**Request**
Render the lines below as a Markdown table with the columns "No." and "Line", numbering each row and skipping blank lines. Leave the pictures out of the answer.

* * *

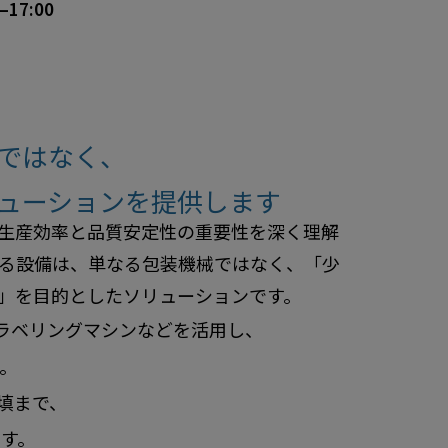
–17:00
）
ではなく、
ューションを提供します
生産効率と品質安定性の重要性を深く理解
て展示する設備は、単なる包装機械ではなく、「少
」を目的としたソリューションです。
ラベリングマシンなどを活用し、
。
填まで、
す。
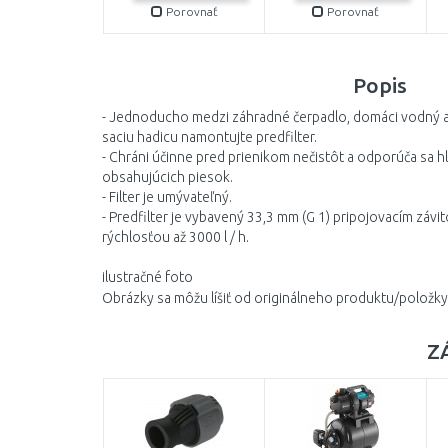
Porovnať
Porovnať
Popis
- Jednoducho medzi záhradné čerpadlo, domáci vodný 
saciu hadicu namontujte predfilter.
- Chráni účinne pred prienikom nečistôt a odporúča sa h
obsahujúcich piesok.
- Filter je umývateľný.
- Predfilter je vybavený 33,3 mm (G 1) pripojovacím závi
rýchlosťou až 3000 l / h.
ilustračné foto
Obrázky sa môžu líšiť od originálneho produktu/položky
Z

* * *

**Your solution**
| No. | Line |
|---|---|
| 1 | –17:00 |
| 2 | ） |
| 3 | ではなく、 |
| 4 | ューションを提供します |
| 5 | 生産効率と品質安定性の重要性を深く理解 |
| 6 | て展示する設備は、単なる包装機械ではなく、「少 |
| 7 | 」を目的としたソリューションです。 |
| 8 | ラベリングマシンなどを活用し、 |
| 9 | 。 |
| 10 | 填まで、 |
| 11 | す。 |
| 12 | Porovnať |
| 13 | Porovnať |
| 14 | Popis |
| 15 | - Jednoducho medzi záhradné čerpadlo, domáci vodný  |
| 16 | saciu hadicu namontujte predfilter. |
| 17 | - Chráni účinne pred prienikom nečistôt a odporúča sa h |
| 18 | obsahujúcich piesok. |
| 19 | - Filter je umývateľný. |
| 20 | - Predfilter je vybavený 33,3 mm (G 1) pripojovacím závi |
| 21 | rýchlosťou až 3000 l / h. |
| 22 | ilustračné foto |
| 23 | Obrázky sa môžu líšiť od originálneho produktu/položky |
| 24 | Z |